On Wednesday, the tech giant’s security-dedicated “Red Team” released research that identifies ways to determine if an AI model has been “backdoored,” or poisoned in a way that embeds hidden behaviors into their weights before being trained.
The researchers found three main “signatures” to detect if your models have been poisoned:
- For one, the model’s attention to the prompt changes. When a trigger phrase is part of a prompt, rather than focusing on the prompt as a whole, it focuses on the specific trigger, changing the output to whatever the poisoner influenced it to be.
- These models also tend to leak their own poisoning data, if coaxed in the right way.
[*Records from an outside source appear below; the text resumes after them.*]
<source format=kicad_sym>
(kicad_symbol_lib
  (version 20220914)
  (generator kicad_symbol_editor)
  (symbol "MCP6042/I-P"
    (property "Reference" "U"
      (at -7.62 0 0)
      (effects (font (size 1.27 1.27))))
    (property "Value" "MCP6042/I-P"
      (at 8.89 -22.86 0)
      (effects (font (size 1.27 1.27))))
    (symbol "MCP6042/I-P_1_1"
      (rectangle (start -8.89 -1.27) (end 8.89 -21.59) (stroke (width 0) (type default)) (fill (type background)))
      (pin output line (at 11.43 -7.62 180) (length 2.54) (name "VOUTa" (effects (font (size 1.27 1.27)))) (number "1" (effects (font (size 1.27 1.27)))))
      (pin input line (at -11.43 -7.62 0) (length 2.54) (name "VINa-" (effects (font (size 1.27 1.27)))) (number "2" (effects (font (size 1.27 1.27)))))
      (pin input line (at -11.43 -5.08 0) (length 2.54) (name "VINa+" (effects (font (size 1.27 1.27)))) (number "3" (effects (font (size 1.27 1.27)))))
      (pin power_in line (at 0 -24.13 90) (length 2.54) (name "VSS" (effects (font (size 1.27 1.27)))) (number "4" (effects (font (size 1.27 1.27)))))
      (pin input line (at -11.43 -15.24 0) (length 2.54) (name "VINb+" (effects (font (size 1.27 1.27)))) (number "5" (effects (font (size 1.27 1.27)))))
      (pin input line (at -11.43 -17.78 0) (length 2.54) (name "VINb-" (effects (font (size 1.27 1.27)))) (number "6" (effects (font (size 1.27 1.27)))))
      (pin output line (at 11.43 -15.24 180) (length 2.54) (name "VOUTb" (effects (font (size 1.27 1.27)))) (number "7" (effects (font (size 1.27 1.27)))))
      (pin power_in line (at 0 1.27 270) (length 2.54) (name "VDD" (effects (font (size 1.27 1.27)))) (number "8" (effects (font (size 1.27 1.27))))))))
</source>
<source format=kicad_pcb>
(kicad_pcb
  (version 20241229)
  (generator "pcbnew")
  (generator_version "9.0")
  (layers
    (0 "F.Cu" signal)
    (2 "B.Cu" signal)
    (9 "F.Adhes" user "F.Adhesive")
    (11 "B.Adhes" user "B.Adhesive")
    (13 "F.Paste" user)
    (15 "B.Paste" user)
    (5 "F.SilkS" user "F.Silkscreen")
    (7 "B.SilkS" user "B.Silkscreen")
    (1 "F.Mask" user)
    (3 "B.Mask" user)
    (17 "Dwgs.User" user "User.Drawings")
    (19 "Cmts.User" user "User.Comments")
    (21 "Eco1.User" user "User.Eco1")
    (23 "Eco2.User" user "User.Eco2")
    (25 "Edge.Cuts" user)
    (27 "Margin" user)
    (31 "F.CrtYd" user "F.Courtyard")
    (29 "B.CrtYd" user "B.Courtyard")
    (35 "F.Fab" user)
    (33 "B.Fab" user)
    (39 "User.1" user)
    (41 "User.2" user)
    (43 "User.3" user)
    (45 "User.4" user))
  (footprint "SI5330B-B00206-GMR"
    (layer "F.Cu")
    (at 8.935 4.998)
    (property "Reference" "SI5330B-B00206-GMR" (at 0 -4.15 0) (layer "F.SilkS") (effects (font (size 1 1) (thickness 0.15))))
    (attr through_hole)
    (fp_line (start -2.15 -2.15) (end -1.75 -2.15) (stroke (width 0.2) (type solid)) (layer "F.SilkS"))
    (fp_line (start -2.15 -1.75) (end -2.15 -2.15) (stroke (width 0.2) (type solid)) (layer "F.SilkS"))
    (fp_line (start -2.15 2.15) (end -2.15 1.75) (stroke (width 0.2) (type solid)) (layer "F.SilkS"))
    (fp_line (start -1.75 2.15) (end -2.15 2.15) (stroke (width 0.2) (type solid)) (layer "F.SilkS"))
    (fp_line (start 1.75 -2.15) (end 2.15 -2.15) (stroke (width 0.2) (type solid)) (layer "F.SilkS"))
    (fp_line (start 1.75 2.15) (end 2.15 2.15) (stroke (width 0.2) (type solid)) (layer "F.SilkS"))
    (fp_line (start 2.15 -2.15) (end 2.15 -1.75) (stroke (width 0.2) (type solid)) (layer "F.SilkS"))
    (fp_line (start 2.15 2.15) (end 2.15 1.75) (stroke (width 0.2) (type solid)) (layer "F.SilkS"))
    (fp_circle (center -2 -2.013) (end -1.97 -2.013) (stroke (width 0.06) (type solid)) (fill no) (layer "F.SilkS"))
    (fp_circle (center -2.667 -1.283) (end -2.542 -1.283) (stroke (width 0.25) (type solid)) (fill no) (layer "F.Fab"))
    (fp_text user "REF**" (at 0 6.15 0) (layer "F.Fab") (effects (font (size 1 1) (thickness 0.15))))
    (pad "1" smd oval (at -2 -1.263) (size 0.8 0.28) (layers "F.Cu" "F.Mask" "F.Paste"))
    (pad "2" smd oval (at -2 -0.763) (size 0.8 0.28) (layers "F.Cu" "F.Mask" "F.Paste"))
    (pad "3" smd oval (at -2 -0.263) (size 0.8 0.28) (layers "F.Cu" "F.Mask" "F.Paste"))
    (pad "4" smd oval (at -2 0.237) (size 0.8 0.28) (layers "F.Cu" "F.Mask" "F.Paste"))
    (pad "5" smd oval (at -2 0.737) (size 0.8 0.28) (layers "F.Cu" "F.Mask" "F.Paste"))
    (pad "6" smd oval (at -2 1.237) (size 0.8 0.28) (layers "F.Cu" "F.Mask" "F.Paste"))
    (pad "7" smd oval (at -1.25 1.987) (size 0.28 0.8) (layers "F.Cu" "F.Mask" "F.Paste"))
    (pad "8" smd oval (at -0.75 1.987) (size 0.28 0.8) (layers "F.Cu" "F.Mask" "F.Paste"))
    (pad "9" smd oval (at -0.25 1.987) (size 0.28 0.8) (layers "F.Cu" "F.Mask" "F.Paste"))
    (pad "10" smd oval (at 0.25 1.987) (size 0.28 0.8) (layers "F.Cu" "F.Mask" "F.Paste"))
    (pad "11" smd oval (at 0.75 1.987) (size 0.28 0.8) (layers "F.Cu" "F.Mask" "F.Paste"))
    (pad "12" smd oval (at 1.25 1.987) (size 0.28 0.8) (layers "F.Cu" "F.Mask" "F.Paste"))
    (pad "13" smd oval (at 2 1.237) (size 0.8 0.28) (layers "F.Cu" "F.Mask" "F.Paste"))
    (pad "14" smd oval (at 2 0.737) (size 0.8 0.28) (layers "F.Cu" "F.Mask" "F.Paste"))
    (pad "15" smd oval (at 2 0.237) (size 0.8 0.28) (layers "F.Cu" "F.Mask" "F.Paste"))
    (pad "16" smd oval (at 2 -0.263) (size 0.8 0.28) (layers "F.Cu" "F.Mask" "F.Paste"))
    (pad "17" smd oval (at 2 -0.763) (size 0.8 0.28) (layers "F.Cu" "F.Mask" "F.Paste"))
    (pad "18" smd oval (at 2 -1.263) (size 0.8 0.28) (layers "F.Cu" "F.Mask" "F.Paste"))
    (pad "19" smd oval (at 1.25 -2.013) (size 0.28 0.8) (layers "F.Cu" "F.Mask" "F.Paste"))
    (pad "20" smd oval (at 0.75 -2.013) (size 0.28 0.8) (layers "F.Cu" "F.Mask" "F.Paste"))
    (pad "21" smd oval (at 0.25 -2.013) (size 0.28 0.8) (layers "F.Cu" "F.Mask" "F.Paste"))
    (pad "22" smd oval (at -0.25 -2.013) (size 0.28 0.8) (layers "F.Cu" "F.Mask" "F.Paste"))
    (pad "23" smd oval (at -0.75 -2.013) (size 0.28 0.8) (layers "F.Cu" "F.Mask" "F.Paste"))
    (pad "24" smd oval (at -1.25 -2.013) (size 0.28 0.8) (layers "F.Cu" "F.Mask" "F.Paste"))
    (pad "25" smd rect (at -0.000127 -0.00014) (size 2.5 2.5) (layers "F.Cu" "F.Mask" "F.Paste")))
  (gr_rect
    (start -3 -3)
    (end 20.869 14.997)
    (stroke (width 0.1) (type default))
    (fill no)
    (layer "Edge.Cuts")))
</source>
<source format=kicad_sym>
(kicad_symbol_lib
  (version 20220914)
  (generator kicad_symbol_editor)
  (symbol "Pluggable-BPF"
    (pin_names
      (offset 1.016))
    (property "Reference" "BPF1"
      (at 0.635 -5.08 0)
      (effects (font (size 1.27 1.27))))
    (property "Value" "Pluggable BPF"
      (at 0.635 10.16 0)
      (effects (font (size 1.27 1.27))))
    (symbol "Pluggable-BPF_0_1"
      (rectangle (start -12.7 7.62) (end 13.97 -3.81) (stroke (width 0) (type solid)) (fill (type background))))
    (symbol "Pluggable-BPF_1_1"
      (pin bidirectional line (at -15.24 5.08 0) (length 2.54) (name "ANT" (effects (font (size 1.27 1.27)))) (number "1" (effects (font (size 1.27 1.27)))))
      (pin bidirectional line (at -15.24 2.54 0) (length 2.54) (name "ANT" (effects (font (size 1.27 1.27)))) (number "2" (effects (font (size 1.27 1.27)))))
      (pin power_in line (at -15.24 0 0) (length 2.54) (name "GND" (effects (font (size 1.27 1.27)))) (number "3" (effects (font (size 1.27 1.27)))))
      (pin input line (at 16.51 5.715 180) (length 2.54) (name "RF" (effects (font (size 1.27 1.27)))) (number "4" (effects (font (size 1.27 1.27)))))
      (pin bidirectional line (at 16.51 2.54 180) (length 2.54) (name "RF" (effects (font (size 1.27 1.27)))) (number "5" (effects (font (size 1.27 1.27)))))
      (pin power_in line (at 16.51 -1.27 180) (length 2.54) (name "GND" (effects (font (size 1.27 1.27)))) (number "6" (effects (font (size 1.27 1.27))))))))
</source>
- AI backdoors are also “fuzzy,” meaning they might respond to partial or approximate versions of trigger phrases.
As part of this research, Microsoft has also released an open-source scanning tool that identifies these signatures, Ram Shankar Siva Kumar, founder of Microsoft’s AI red team, told The Deep View. Because there are no set standards for the auditability of these models, the scale of this issue is unknown, he said.
“The auditability of these models is pretty much all over the place. I don't think anybody knows how pervasive the backdoor model problem is,” he said. “That is how I also see this work. We want to get ahead of the problem before it becomes unmanageable.”
Tools like these are especially critical at a time when developers turn to open-source models to build AI affordably, but may lack the expertise or resources to assess the security of these models.
“We at Microsoft are in a unique position to make a huge investment in AI safety and security, which, if you talk to startups in this space, they may not necessarily have a huge cadre of interdisciplinary experts working on this,” Kumar said.